■ **Exercise instructions**
Look for "We pray: Give us this day our daily bread." in the entries below. Then write out exactly the line that holds it and every line after it, to the last, and nothing else.

Collected data
○ ○ ○ ○ ○

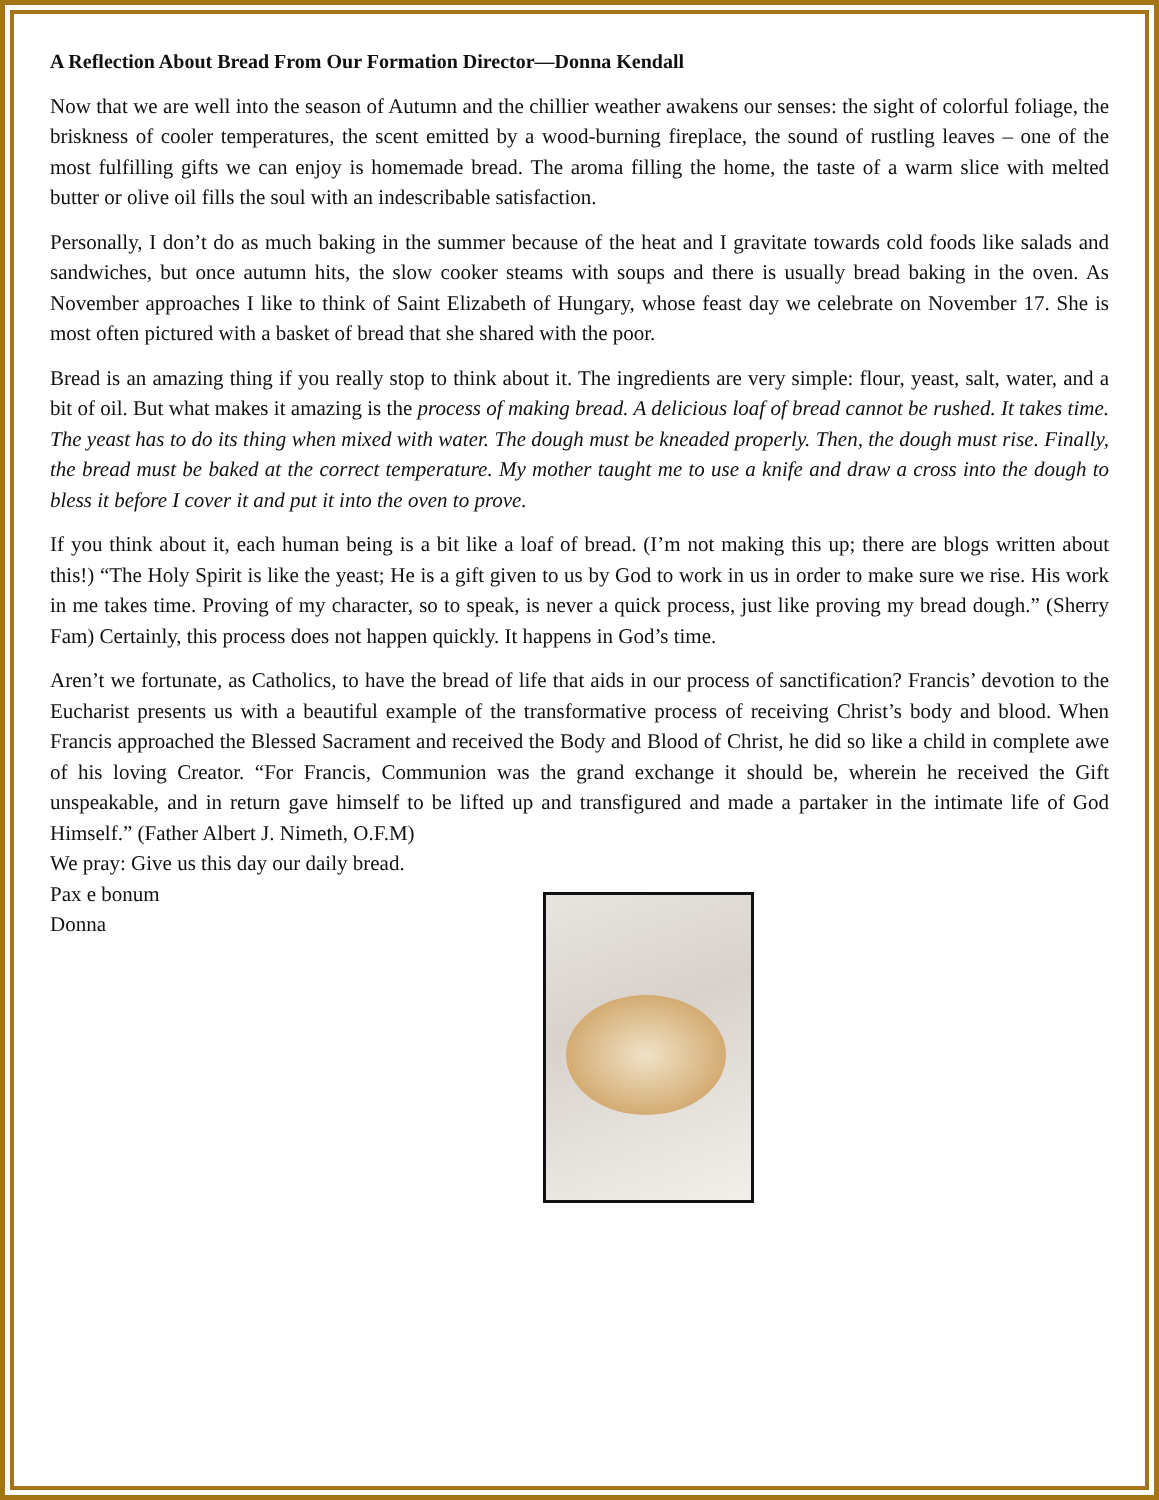A Reflection About Bread From Our Formation Director—Donna Kendall
Now that we are well into the season of Autumn and the chillier weather awakens our senses: the sight of colorful foliage, the briskness of cooler temperatures, the scent emitted by a wood-burning fireplace, the sound of rustling leaves – one of the most fulfilling gifts we can enjoy is homemade bread. The aroma filling the home, the taste of a warm slice with melted butter or olive oil fills the soul with an indescribable satisfaction.
Personally, I don’t do as much baking in the summer because of the heat and I gravitate towards cold foods like salads and sandwiches, but once autumn hits, the slow cooker steams with soups and there is usually bread baking in the oven. As November approaches I like to think of Saint Elizabeth of Hungary, whose feast day we celebrate on November 17. She is most often pictured with a basket of bread that she shared with the poor.
Bread is an amazing thing if you really stop to think about it. The ingredients are very simple: flour, yeast, salt, water, and a bit of oil. But what makes it amazing is the process of making bread. A delicious loaf of bread cannot be rushed. It takes time. The yeast has to do its thing when mixed with water. The dough must be kneaded properly. Then, the dough must rise. Finally, the bread must be baked at the correct temperature. My mother taught me to use a knife and draw a cross into the dough to bless it before I cover it and put it into the oven to prove.
If you think about it, each human being is a bit like a loaf of bread. (I’m not making this up; there are blogs written about this!) “The Holy Spirit is like the yeast; He is a gift given to us by God to work in us in order to make sure we rise. His work in me takes time. Proving of my character, so to speak, is never a quick process, just like proving my bread dough.” (Sherry Fam) Certainly, this process does not happen quickly. It happens in God’s time.
Aren’t we fortunate, as Catholics, to have the bread of life that aids in our process of sanctification? Francis’ devotion to the Eucharist presents us with a beautiful example of the transformative process of receiving Christ’s body and blood. When Francis approached the Blessed Sacrament and received the Body and Blood of Christ, he did so like a child in complete awe of his loving Creator. “For Francis, Communion was the grand exchange it should be, wherein he received the Gift unspeakable, and in return gave himself to be lifted up and transfigured and made a partaker in the intimate life of God Himself.” (Father Albert J. Nimeth, O.F.M)
We pray: Give us this day our daily bread.
Pax e bonum
Donna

○ ○ ○ ○ ○

■ **Solution**
We pray: Give us this day our daily bread.
Pax e bonum
Donna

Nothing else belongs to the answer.